I am thinking of using a HA pair of Astaros to replace a (much more expensive) pair of Nokia/Checkpoint firewalls. I am trying to compare the functionality of these products. So far, there are two big issues that I have with the performance of the HA mode:
1) Since the Astaro solution does not use a virtual address (as in VRRP), ARP caching becomes a problem. It can take up to ten minutes for a Windoze machine to get a clue and drop the old ARP entry.

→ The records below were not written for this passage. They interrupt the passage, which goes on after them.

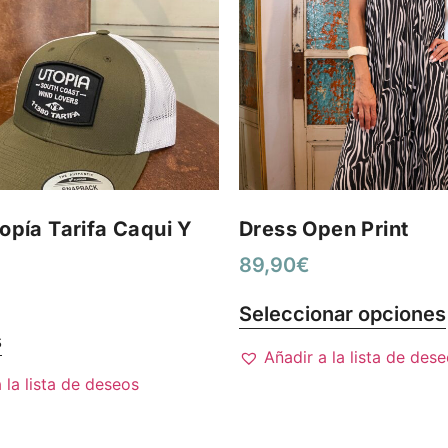
opía Tarifa Caqui Y
Dress Open Print
89,90
€
Seleccionar opciones
s
Añadir a la lista de des
 la lista de deseos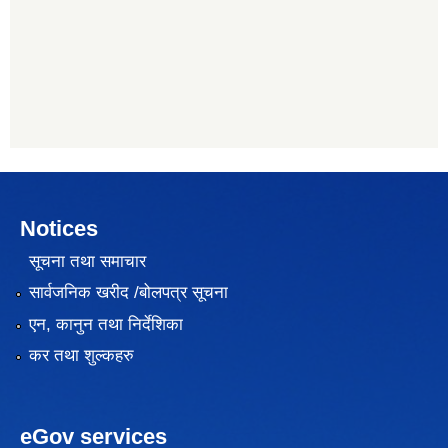
Notices
सूचना तथा समाचार
सार्वजनिक खरीद /बोलपत्र सूचना
एन, कानुन तथा निर्देशिका
कर तथा शुल्कहरु
eGov services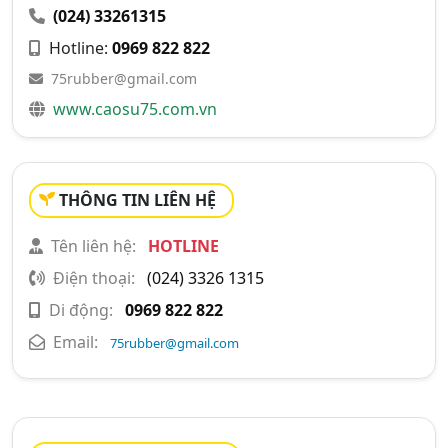
(024) 33261315
Hotline:
0969 822 822
75rubber@gmail.com
www.caosu75.com.vn
THÔNG TIN LIÊN HỆ
Tên liên hệ:
HOTLINE
Điện thoại:
(024) 3326 1315
Di động:
0969 822 822
Email:
75rubber@gmail.com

2)The failover works great, as long as the problem is with the hardware or software of the firewall itself. However, the system is ignorant of failures of upstream or downstream devices. I can unplug both the internal and external interfaces of the active firewall and it chugs along happily, unaware of its isolation. This creates several intolerable SPOFs.
If I can get past these issues, the Astaro solution looks very attractive. Can anyone come up with solutions to mitigate any of the above? I have come up with these so far:
1) It is possible to change the behavior of the ARP caching on systems. I have little experience in mucking about with this, though? Anyone have any advice?
2) I could put the crossover connection on a separate VLAN on the switch, instead of using a crossover cable. This way, a failure in the switch causes failover. However, this doesn't work if I have different pairs of switches servicing my external and internal networks, nor does it help me if I simply have a failure in a NIC port or a cable
I appreciate any advice anyone can give,
Brent
This thread was automatically locked due to age.